Chen L, Glover J N, Hogan P G, Rao A, Harrison S C
Department of Molecular and Cellular Biology, Harvard University, Cambridge, Massachusetts 02138, USA.
Nature. 1998 Mar 5;392(6671):42-8. doi: 10.1038/32100.

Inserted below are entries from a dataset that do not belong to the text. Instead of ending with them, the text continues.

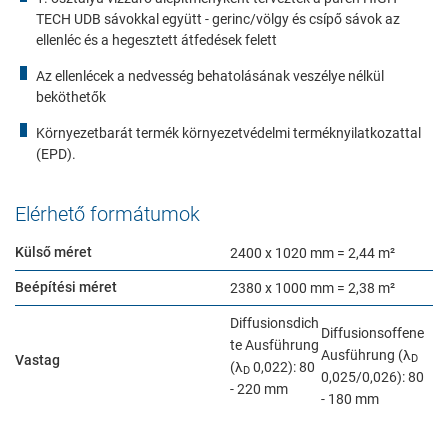
website. Such as YouTube, Instagram or similar providers.
TECH UDB sávokkal együtt - gerinc/völgy és csípő sávok az
ellenléc és a hegesztett átfedések felett
Consent Information
Az ellenlécek a nedvesség behatolásának veszélye nélkül
beköthetők
Környezetbarát termék környezetvédelmi terméknyilatkozattal
(EPD).
Marketing
Marketing and statistics cookies are used to enable anonymous
Elérhető formátumok
tracking. Here, anonymised data can be forwarded to possible
third-party providers.
Külső méret
2400 x 1020 mm = 2,44 m²
Consent Information
Beépítési méret
2380 x 1000 mm = 2,38 m²
Diffusionsdich
Diffusionsoffene
te Ausführung
Ausführung (λ
Vastag
D
(λ
0,022): 80
D
0,025/0,026): 80
Elfogadom
- 220 mm
- 180 mm
Mentés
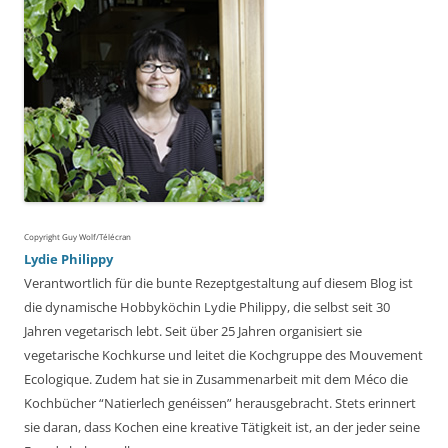
Copyright Guy Wolf/Télécran
Lydie Philippy
Verantwortlich für die bunte Rezeptgestaltung auf diesem Blog ist
die dynamische Hobbyköchin Lydie Philippy, die selbst seit 30
Jahren vegetarisch lebt. Seit über 25 Jahren organisiert sie
vegetarische Kochkurse und leitet die Kochgruppe des Mouvement
Ecologique. Zudem hat sie in Zusammenarbeit mit dem Méco die
Kochbücher “Natierlech genéissen” herausgebracht. Stets erinnert
sie daran, dass Kochen eine kreative Tätigkeit ist, an der jeder seine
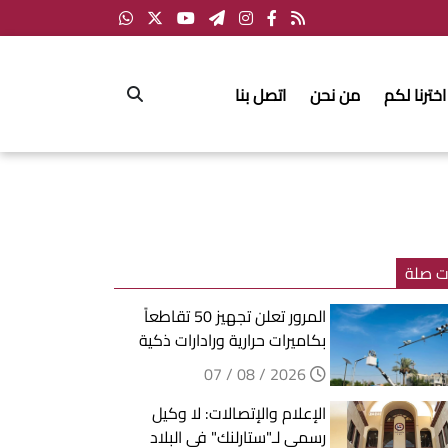
اخترنا لكم
من نحن
اتصل بنا
ت صلة
المرور تعلن تجهيز 50 تقاطعاً
بكاميرات حرارية ورادارات ذكية
2026 / 08 / 07
الإعلام والإتصالات: لا وكيل
رسمي لـ"ستارلنك" في البلاد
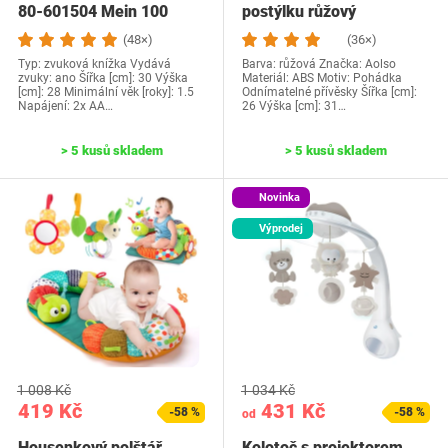
80-601504 Mein 100
postýlku růžový
(48×)
(36×)
Typ: zvuková knížka Vydává
Barva: růžová Značka: Aolso
zvuky: ano Šířka [cm]: 30 Výška
Materiál: ABS Motiv: Pohádka
[cm]: 28 Minimální věk [roky]: 1.5
Odnímatelné přívěsky Šířka [cm]:
Napájení: 2x AA…
26 Výška [cm]: 31…
> 5 kusů skladem
> 5 kusů skladem
Novinka
Výprodej
1 008 Kč
1 034 Kč
419 Kč
431 Kč
-58 %
-58 %
od
Housenkový polštář
Kolotoč s projektorem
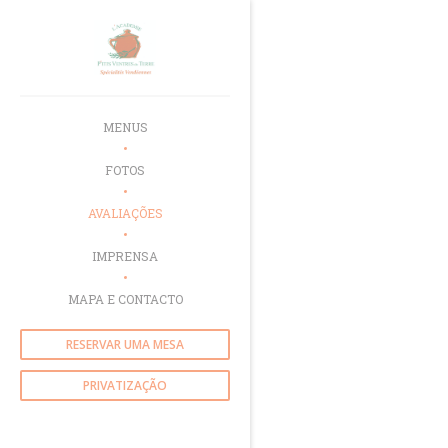
Painel de Gerenciamento de Cookies
MENUS
FOTOS
AVALIAÇÕES
IMPRENSA
MAPA E CONTACTO
RESERVAR UMA MESA
PRIVATIZAÇÃO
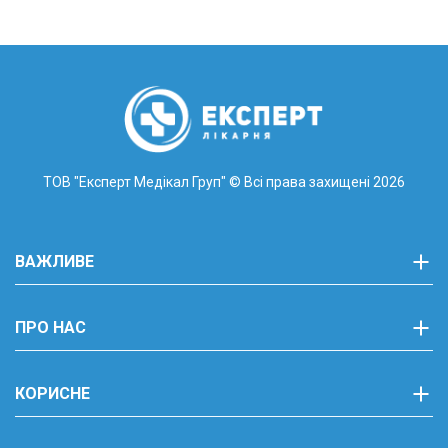
ТОВ "Експерт Медікал Груп"
© Всі права захищені 2026
ВАЖЛИВЕ
ПРО НАС
КОРИСНЕ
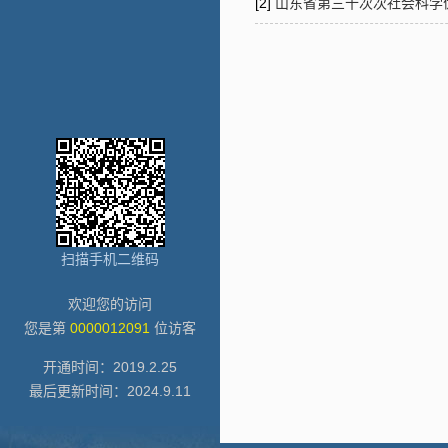
[2]
山东省第三十次次社会科学
扫描手机二维码
欢迎您的访问
您是第
0000012091
位访客
开通时间：
2019
.
2
.
25
最后更新时间：
2024
.
9
.
11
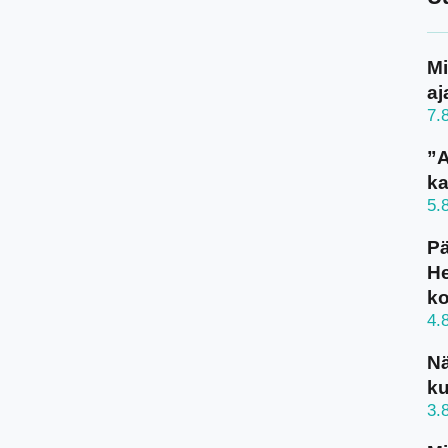
Mi
aj
7.
”A
ka
5.
Pä
He
k
4.
N
ku
3.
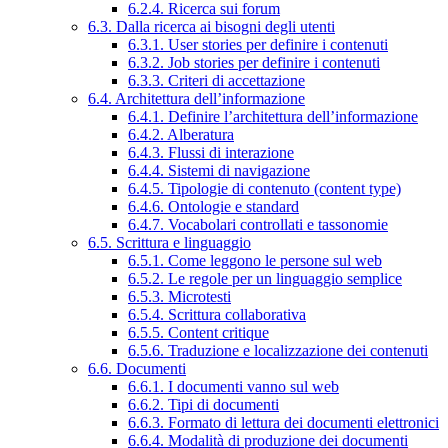
6.2.4. Ricerca sui forum
6.3. Dalla ricerca ai bisogni degli utenti
6.3.1. User stories per definire i contenuti
6.3.2. Job stories per definire i contenuti
6.3.3. Criteri di accettazione
6.4. Architettura dell’informazione
6.4.1. Definire l’architettura dell’informazione
6.4.2. Alberatura
6.4.3. Flussi di interazione
6.4.4. Sistemi di navigazione
6.4.5. Tipologie di contenuto (content type)
6.4.6. Ontologie e standard
6.4.7. Vocabolari controllati e tassonomie
6.5. Scrittura e linguaggio
6.5.1. Come leggono le persone sul web
6.5.2. Le regole per un linguaggio semplice
6.5.3. Microtesti
6.5.4. Scrittura collaborativa
6.5.5. Content critique
6.5.6. Traduzione e localizzazione dei contenuti
6.6. Documenti
6.6.1. I documenti vanno sul web
6.6.2. Tipi di documenti
6.6.3. Formato di lettura dei documenti elettronici
6.6.4. Modalità di produzione dei documenti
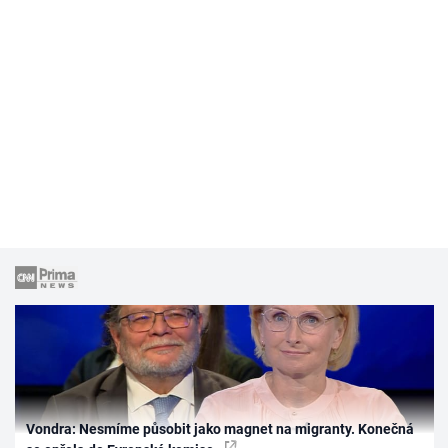
Vondra: Nesmíme působit jako magnet na migranty. Konečná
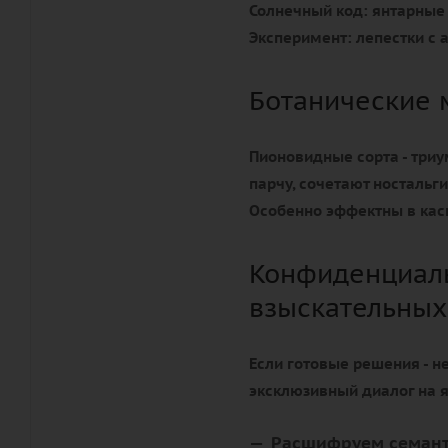
Солнечный код:
янтарные 
Эксперимент:
лепестки с
Ботанические
Пионовидные сорта - три
парчу, сочетают ностальг
Особенно эффектны в кас
Конфиденциаль
взыскательных
Если готовые решения - н
эксклюзивный диалог на 
Расшифруем семант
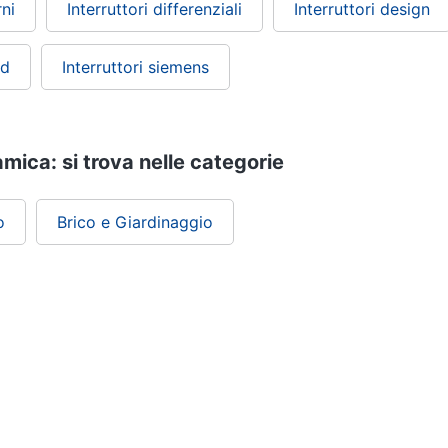
rni
Interruttori differenziali
Interruttori design
nd
Interruttori siemens
ramica: si trova nelle categorie
o
Brico e Giardinaggio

The nuclear factor of activated T cells (NFAT) and the AP-1 heterodimer, Fos-Jun, cooperatively bind a composite DNA site and synergistically activate the expression of many immune-response genes. A 2.7-A-resolution crystal structure of the DNA-binding domains of NFAT, Fos and Jun, in a quaternary complex with a DNA fragment containing the distal antigen-receptor response element from the interleukin-2 gene promoter, shows an extended interface between NFAT and AP-1, facilitated by the bending of Fos and DNA. The tight association of the three proteins on DNA creates a continuous groove for the recognition of 15 base pairs.
活化T细胞核因子(NFAT)与AP-1异二聚体Fos-Jun协同结合一个复合DNA位点,并协同激活许多免疫反应基因的表达。NFAT、Fos和Jun的DNA结合结构域与包含白细胞介素-2基因启动子远端抗原受体反应元件的DNA片段形成的四聚体复合物的2.7埃分辨率晶体结构显示,在Fos和DNA弯曲的促进下,NFAT与AP-1之间存在一个延伸的界面。三种蛋白质在DNA上的紧密结合形成了一个连续的凹槽,用于识别15个碱基对。